News just out of Icona Solutions, that Bentley Motors has adopted its aesthetica product to assist the multi-disciplinary team involved in new vehicle design to visualize and agree on gap and flush conditions early in the design process at its design and manufacturing plant in Crewe, England.
It is being used to streamline and improve the process of achieving consistently high perceived quality in the company’s vehicles without negatively impacting development timescales and manufacturing costs.
Perceived Quality is something of a new concept, but the principles are pretty easy to grasp. By improving the fit and form of your product, you can, with careful planning, have that product (it’s by no means limited to the automotive world) achieve a level of aesthetic quality, with over burdening the manufacturing and assembly. Basically, if you get the tolerances right, you can have a repeatable product, that’s of a very high aesthetic quality, with reasonable tolerances (meaning lower cost and effort).

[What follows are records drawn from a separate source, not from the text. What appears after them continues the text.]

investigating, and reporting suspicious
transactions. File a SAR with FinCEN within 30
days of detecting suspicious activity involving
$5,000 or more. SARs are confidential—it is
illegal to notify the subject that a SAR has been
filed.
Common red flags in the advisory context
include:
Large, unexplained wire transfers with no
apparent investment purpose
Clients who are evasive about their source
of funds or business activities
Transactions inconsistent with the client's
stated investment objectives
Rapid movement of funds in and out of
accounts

Aesthetica let’s you create the tolerance information using native CAD geometry and conduct stack up analysis to find out different assignments, different conditions effect quality.
The problem is that how in the name of all that’s holy, find that balance. This is where aesthetica comes it. It combines an advance tolerance analysis and stack technology with high-end visualization technology (in the latest releases, courtesy of bunkspeed). This mix allows you to play with tolerances, see how they shift as you tighten or loosen them off in specific places, experiment with control – but at the same time, have a photo realistic representation of how the variance of those tolerances will effect the visual quality of the product. What this also enables is that everyone involved in the process, who typically have very different skills, different language, references and focuses, can concentrate on their specialism, but both can see the effect of their field on each other’s data and specific core concentration areas.

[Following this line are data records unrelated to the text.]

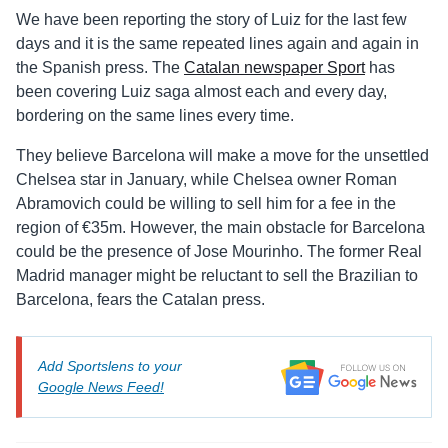
We have been reporting the story of Luiz for the last few
days and it is the same repeated lines again and again in
the Spanish press. The
Catalan newspaper Sport
has
been covering Luiz saga almost each and every day,
bordering on the same lines every time.
They believe Barcelona will make a move for the unsettled
Chelsea star in January, while Chelsea owner Roman
Abramovich could be willing to sell him for a fee in the
region of €35m. However, the main obstacle for Barcelona
could be the presence of Jose Mourinho. The former Real
Madrid manager might be reluctant to sell the Brazilian to
Barcelona, fears the Catalan press.
Add Sportslens to your
Google News Feed!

At the same time, you can use the HyperShot integration to find out how those variations and assignments will effect the aesthetic quality of the product.
As the press release says, quoting Jim Shaw, manager of concept engineering at Bentley Motors commented that “We are constantly seeking ways to improve the design processes required to achieve quality in manufacturing. However, the practicalities of getting everyone involved to agree the gap and flush conditions ahead of the Class A surfacing process meant there was a reluctance to commit to them early enough in the design process. This was resulting in agreements only being reached after tooling prove-out models had been milled and stacked, which was leading to loops in the Class A surfacing activity that were eating into the development timeline.”
Following the findings of a working group that was formed to look into dimensional management throughout the development process at Bentley Motors, several new techniques were identified and justified, with the implementation of aesthetica being the final piece of the jig-saw puzzle.
“In several pilot projects over recent months it has been clearly demonstrated that aesthetica allows us to truly visualize the effects of all stake-holders proposals, not just for edge conditions but also for the underlying fixing constraints“, said Shaw. “Styling, engineering, quality and manufacturing people can therefore appreciate and understand each other’s requirements and reach agreement at a much earlier stage in the development process than was the case before.”
The use of Icona Solutions aesthetica software at Bentley Motors allows the variation in key areas of the vehicle that would occur under manufacturing conditions to be visualized, studied and understood without the need for the manufacture of solid, physical models. These key areas have been agreed with the cross-functional team that is responsible for design approval.
“Specific viewpoints that are used by the audit team have been set up in aesthetica so that they review the virtual 3D models in the same way that they view production cars,” explained Patrick Crutchley, Senior Engineer for Surfacing at Bentley Motors. “The improvement in understanding and the promotion of collaboration between departments that this brings has been immense,” he adds.